▸ **What the task requires**
Edit the items from their start through the line containing "tecnologías, como una". Replace "cancha" with "pista" and change nothing else.

▸ **Material for the task**
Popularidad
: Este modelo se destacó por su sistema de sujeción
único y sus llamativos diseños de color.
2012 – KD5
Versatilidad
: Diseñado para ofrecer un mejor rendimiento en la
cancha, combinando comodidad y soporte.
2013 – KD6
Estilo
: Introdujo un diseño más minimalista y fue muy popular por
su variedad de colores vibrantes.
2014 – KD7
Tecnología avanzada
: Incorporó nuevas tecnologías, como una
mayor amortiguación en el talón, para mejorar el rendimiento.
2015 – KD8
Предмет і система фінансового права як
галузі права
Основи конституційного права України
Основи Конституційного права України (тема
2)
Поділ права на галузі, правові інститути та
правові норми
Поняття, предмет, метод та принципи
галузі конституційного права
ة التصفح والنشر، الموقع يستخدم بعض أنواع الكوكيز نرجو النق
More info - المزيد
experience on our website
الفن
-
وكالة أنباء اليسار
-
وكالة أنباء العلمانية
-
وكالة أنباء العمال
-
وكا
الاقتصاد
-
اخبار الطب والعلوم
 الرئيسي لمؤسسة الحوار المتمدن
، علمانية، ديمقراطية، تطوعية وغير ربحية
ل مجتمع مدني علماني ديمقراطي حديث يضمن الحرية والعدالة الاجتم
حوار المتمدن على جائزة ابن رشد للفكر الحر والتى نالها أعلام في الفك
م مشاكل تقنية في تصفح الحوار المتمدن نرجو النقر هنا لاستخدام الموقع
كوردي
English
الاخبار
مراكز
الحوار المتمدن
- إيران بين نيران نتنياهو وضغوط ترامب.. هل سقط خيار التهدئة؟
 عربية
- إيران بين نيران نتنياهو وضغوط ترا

▸ **Exercise solution**
Popularidad
: Este modelo se destacó por su sistema de sujeción
único y sus llamativos diseños de color.
2012 – KD5
Versatilidad
: Diseñado para ofrecer un mejor rendimiento en la
pista, combinando comodidad y soporte.
2013 – KD6
Estilo
: Introdujo un diseño más minimalista y fue muy popular por
su variedad de colores vibrantes.
2014 – KD7
Tecnología avanzada
: Incorporó nuevas tecnologías, como una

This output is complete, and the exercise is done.